PORT ALICE – At least one North Islander knows exactly what this year’s Olympic athletes are feeling.

He was one.

“Your adrenaline gets going, you get nerves,” said former Olympian Ian MacKenzie. “It’s big time.”

MacKenzie was an Olympic swimmer in the 1972 Summer Olympic Games in Munich, Germany when he was just 18 years old.

These days he’s a mill worker in Port Alice where he has lived for the past 29 years but he still fondly remembers his Olympic experience.

“It was a real highlight of my life, no doubt about it,” says MacKenize. “It was real exciting all the good friends you meet.
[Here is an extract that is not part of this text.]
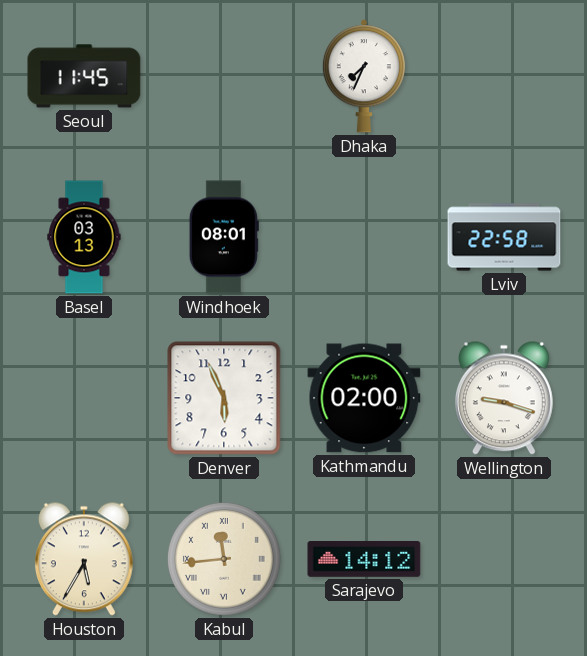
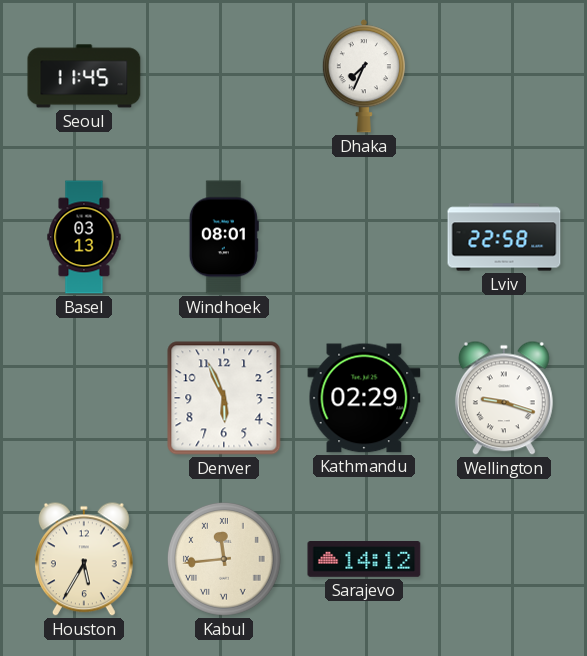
Kathmandu: 02:00 -> 02:29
I look back on it, especially now.”

MacKenzie also remembers the night that 11 Israeli athletes were taken hostage and killed in the midst of all the Olympic excitement.

“At the time we had never really heard of terrorism,” said MacKenzie who added that even now it’s not something that usually weighs on competitors’ minds.
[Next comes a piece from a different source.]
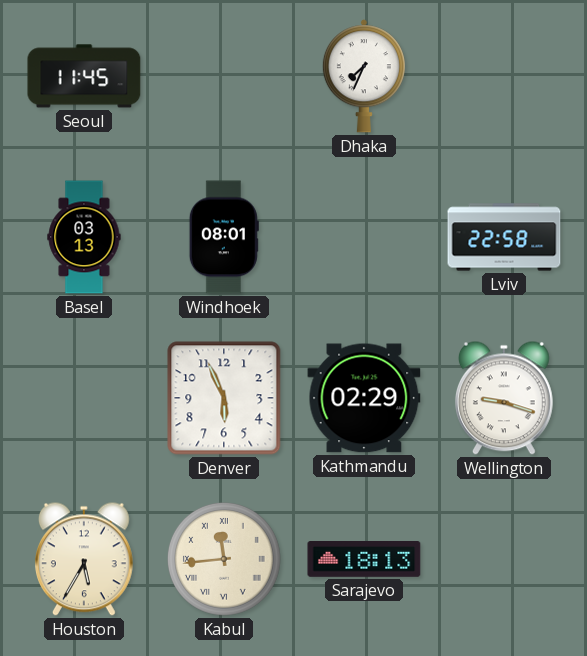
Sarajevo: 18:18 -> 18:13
And MacKenzie says the deaths are not something he usually talks about, preferring to remember instead the good times, like international friendships.

“I got to hook up with old friends,” said MacKenzie. “It was so exciting.”

MacKenzie, who grew up in the small community of Ocean Falls and started swimming at the age of 8, competed in the men’s 200 metre and 4 x 200 metre freestyle as well as the men’s 100 and 200 metre backstroke, placing in the top seven in all four races at the ‘72 Olympics.

When MacKenzie’s school in Ocean Falls burned down when he was 16, he was given the opportunity to move to Vancouver and train with the Vancouver Dolphins, a world-class swim team.

“I had good coaching,” says MacKenzie, including the top coach in Canada in Ocean Falls. “The coaches did a lot for me.”

Despite the Olympics being far from home MacKenzie said there was always someone in the stands rooting for you.

“Your fellow athletes would go to one another’s events to cheer each other on,” said MacKenzie.

And he said it was “amazing” being around so many world-class athletes, including American swimmer Mark Spitz who won seven gold medals at the 1972 Olympics, a record that stood until Michael Phelps broke it at the 2008 Summer Olympics in Greece.

MacKenzie, who swam alongside Spitz at the Games, described him as “incredible.”

“He was awesome,” said MacKenzie. “He was ahead of his time.”

MacKenzie believes that having the Winter Olympics back in Canada will be a positive experience.

“I think it will be really exciting for Vancouver and even Canada,” said MacKenzie.